### [EXERCISE]
Which of the lines below contain the string "section"? Filter them out and copy each one, matching case exactly.

### [DATA TO USE]
· · · ·

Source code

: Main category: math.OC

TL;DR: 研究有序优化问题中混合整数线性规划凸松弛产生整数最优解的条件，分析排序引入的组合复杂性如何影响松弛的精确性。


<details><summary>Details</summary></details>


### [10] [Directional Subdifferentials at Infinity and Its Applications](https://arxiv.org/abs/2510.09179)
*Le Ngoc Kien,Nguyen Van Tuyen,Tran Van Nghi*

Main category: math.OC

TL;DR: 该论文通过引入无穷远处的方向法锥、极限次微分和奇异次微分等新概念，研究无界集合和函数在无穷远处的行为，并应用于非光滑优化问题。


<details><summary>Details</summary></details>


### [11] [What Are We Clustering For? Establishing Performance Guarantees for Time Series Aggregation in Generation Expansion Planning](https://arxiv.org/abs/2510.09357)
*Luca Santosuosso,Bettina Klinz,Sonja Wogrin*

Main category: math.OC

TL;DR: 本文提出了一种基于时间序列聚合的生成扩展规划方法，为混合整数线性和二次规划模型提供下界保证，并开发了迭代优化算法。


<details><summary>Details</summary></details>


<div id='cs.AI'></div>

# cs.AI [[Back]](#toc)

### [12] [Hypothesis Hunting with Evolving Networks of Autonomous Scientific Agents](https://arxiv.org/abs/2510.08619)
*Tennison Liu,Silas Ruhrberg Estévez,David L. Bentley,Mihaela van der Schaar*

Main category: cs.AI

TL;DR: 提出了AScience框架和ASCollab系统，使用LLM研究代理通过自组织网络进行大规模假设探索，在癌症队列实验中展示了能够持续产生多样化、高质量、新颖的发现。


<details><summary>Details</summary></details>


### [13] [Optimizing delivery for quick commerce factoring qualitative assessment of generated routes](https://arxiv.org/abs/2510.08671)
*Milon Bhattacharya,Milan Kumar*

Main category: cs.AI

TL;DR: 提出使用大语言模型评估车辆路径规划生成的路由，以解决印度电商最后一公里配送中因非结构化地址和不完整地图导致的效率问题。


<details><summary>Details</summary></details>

· · · ·

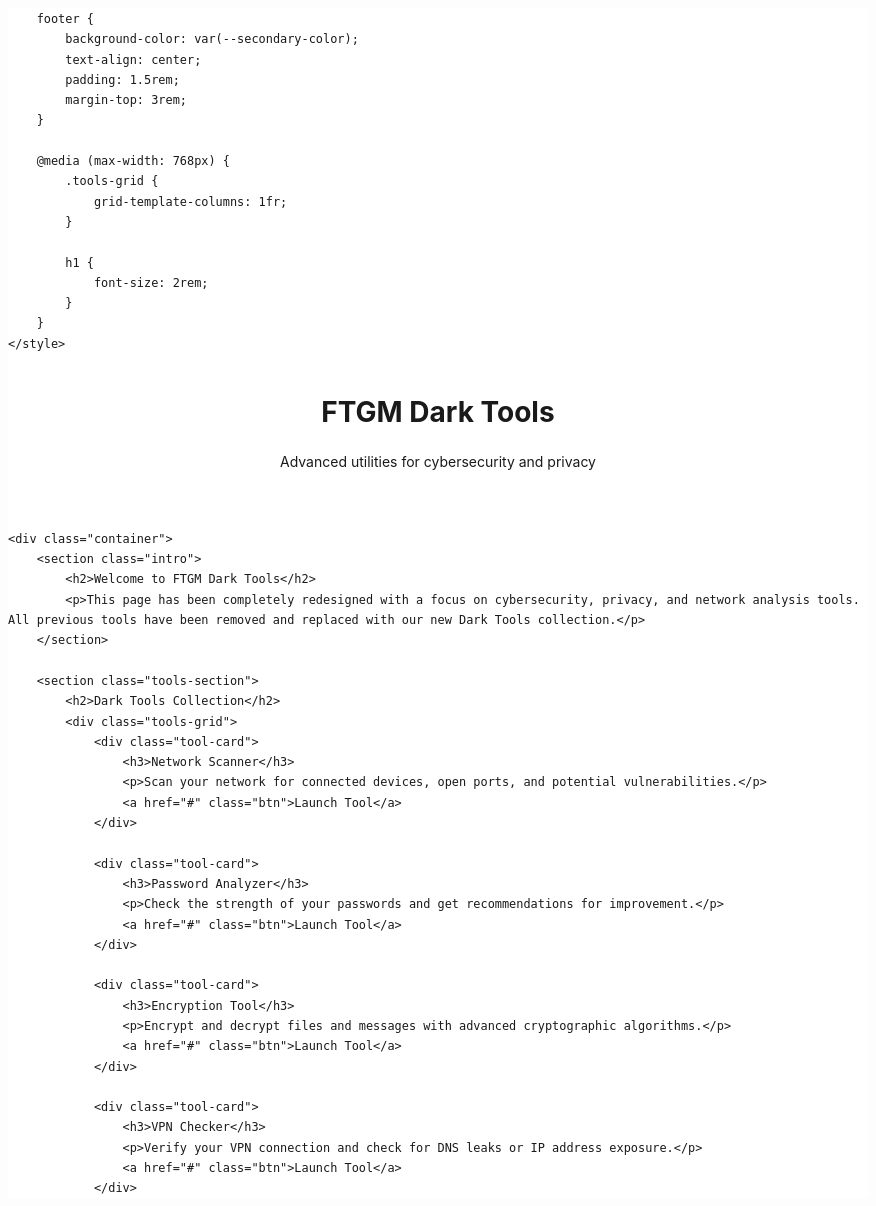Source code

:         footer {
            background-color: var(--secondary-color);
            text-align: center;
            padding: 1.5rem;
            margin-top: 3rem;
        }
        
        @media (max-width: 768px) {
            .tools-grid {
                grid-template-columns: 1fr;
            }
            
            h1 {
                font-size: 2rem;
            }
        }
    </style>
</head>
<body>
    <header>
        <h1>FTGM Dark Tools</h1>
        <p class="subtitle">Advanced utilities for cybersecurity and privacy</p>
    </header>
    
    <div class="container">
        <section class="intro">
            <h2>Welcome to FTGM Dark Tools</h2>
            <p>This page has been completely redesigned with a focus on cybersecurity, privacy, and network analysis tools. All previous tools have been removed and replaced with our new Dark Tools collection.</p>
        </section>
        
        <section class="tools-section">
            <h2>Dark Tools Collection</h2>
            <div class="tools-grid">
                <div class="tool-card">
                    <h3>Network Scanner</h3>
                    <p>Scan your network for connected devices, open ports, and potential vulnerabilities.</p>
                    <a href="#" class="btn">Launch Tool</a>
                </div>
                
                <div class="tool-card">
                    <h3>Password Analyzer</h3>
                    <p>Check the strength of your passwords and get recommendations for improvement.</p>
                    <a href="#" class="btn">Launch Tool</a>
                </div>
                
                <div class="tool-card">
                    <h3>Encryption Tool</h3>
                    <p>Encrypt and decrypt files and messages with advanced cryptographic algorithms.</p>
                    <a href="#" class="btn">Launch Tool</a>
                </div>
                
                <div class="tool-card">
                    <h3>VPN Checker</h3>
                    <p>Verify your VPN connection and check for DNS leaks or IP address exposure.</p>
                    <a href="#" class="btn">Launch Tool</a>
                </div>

· · · ·

### [THE ANSWER]
        <section class="intro">
        </section>
        <section class="tools-section">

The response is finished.